Les dessous de l’autopartage

La prudence est de mise, car au moindre accident, la facture peut vite devenir salée. Et ce, même avec une assurance.


L'autopartage est sans nul doute un choix raisonnable pour ceux qui ne désirent plus être propriétaires d’un véhicule et souhaitent faire des économies. A condition toutefois d’éviter certains pièges.

Il convient tout d'abord de bien étudier les conditions contractuelles, notamment les termes imprimés en petits caractères. En cas de doute, il ne faut pas hésiter à demander davantage de renseignements.

L’assurance est un élément essentiel de l’autopartage. Chez Mobility, numéro un du car sharing en Suisse, le client est couvert par une assurance responsabilité civile, casco et passager en cas de sinistre.

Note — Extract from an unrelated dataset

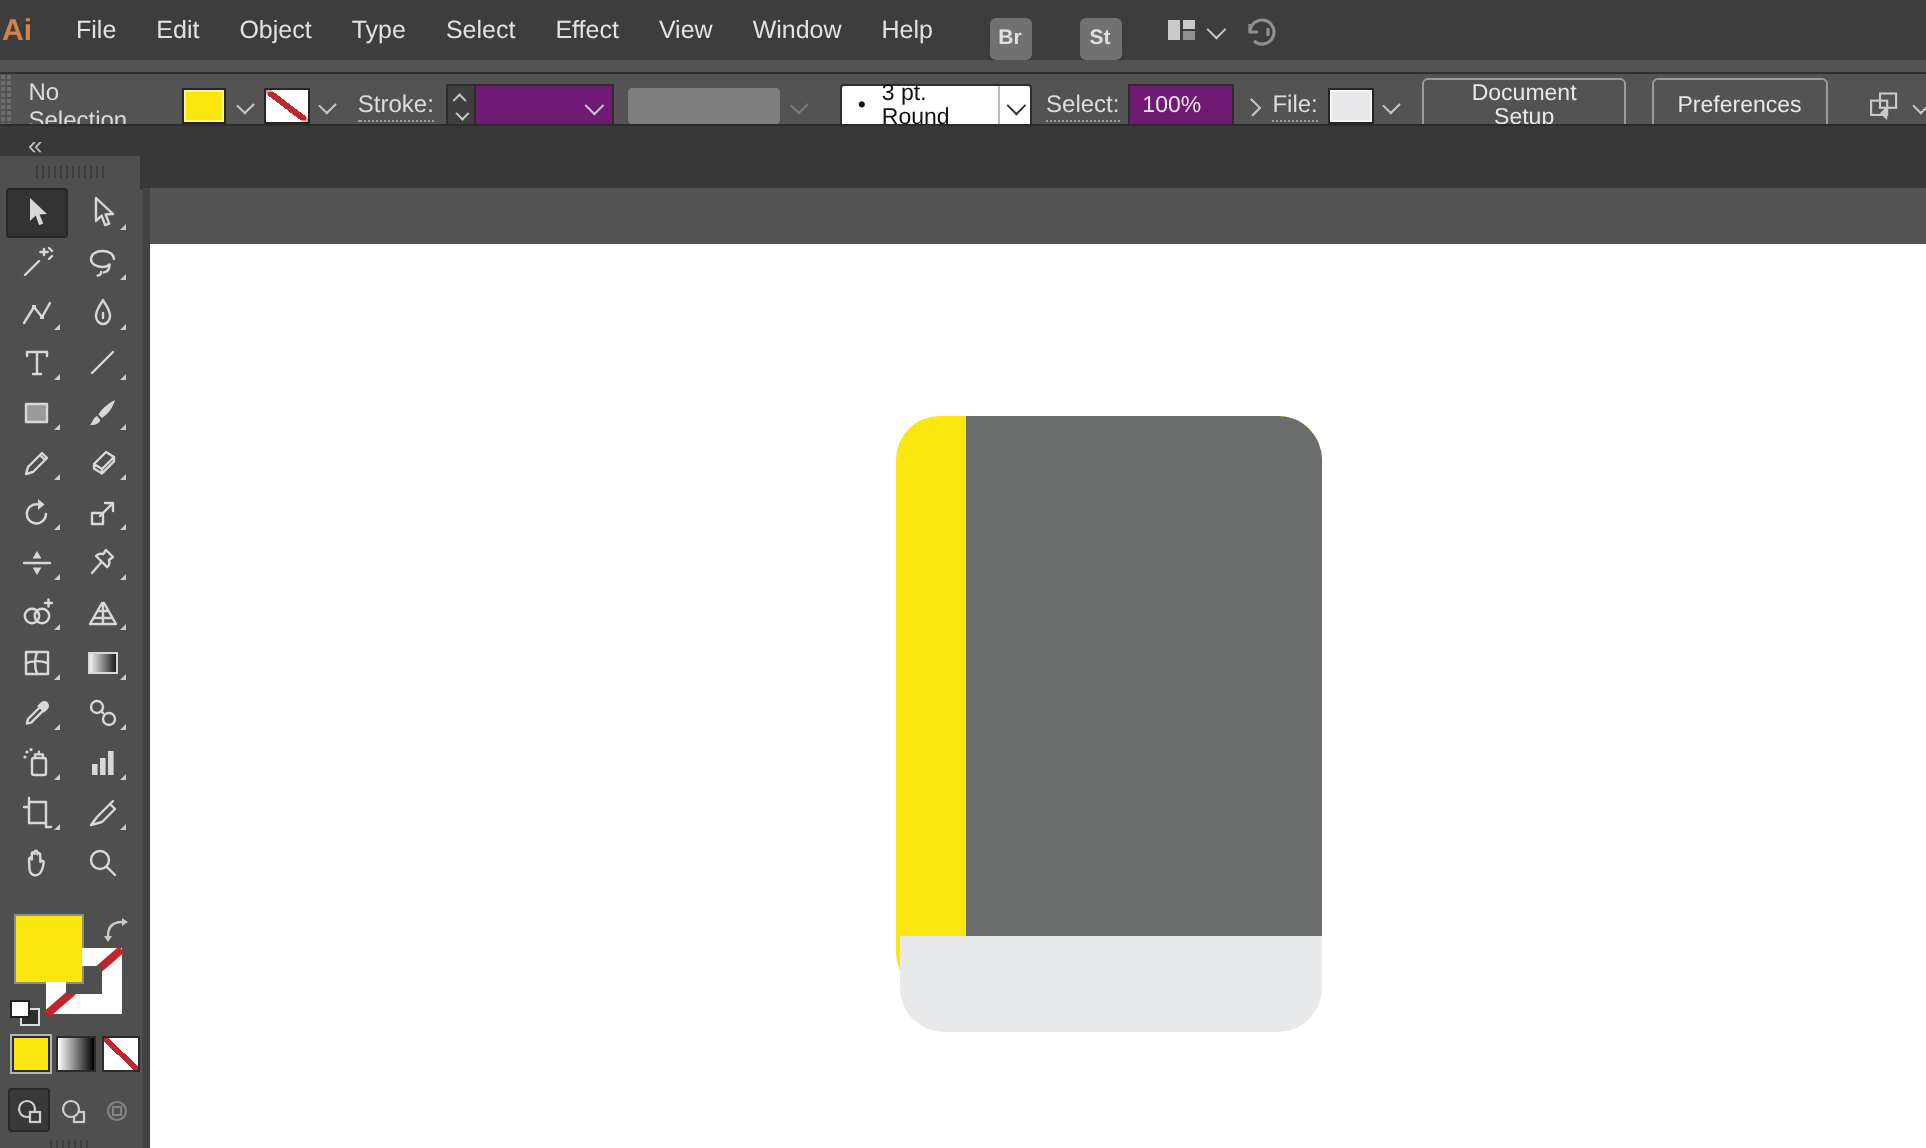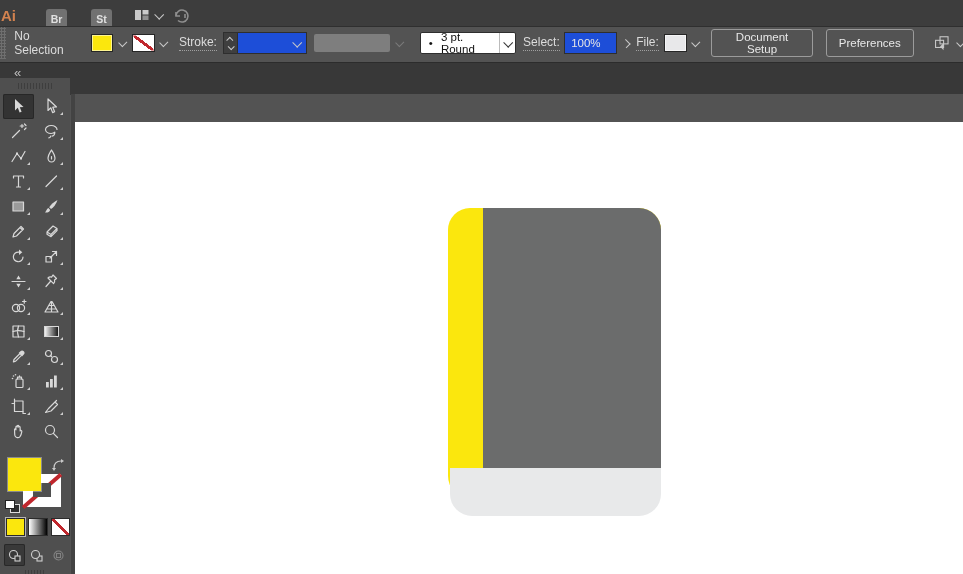"File" div.menu-items { html: none -> <div> <span>File</span> <span>Edit</span> <span>Object</span> <span>Type</span> <span>Select</span> <span>Effect</span> <span>View</span> <span>Window</span> <span>Help</span> </div> }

Mais la franchise avoisine les CHF 2'500 francs par cas, sans compter les suppléments pour les conducteurs jeunes ou inexpérimentés. Au moindre dégât, que le propriétaire d’une voiture particulière avait omis de faire réparer, le conducteur pris en défaut, même à tort, peut être contraint de régler la note.

Franchise réduite

Il est cependant possible, moyennant le versement de CHF 150.- par année, de ramener la franchise à CHF 300.- maximum. En outre, les clients conduisant peu peuvent également bénéficier de cette réduction de franchise contre un montant de CHF 20.- francs par utilisation.

Il est cependant à noter que cette réduction annuelle de franchise doit être demandée – et donc payée – non pas par foyer, mais par client Mobility. Si quatre personnes d’une même famille utilisent des véhicules Mobility, la somme à régler atteint donc les CHF 600.-.

A noter également : lorsque l’assurance arrive à expiration la réduction de franchise est « automatiquement débitée et reconduite pour un an » de manière tacite.

La preuve en photos

Si vous souhaitez sortir du système Mobility, vous devez alors résilier par écrit cette assurance tacite avant le terme de la réduction de franchise en cours. Toutefois, un accident étant vite arrivé, cette réduction de franchise n’en reste pas moins conseillée.

Souvent, les dégâts subis par le véhicule ne sont pas constatés directement. Pour ne pas devoir payer ceux commis par un autre conducteur, il est utile de photographier le véhicule avant et après l’utilisation. Une précaution permettant de documenter les éventuels dommages et de prouver que le client ne les a pas causés luimême.

L’autopartage est souvent perçu comme une offre régionale ou locale. En règle générale, les trajets en Europe sont aussi autorisés. Le TCS recommande à cet égard de souscrire au Livret ETI du TCS.

Nos conseils

  • Commencer par bien lire les conditions contractuelles générales et les termes imprimés en petits caractères.
  • Souscrire une réduction de franchise afin d’éviter toute mauvaise surprise.
  • Prendre des photos du véhicule avant et après l’utilisation.
  • Ne pas quitter le pays sans un TCS Livret ETI.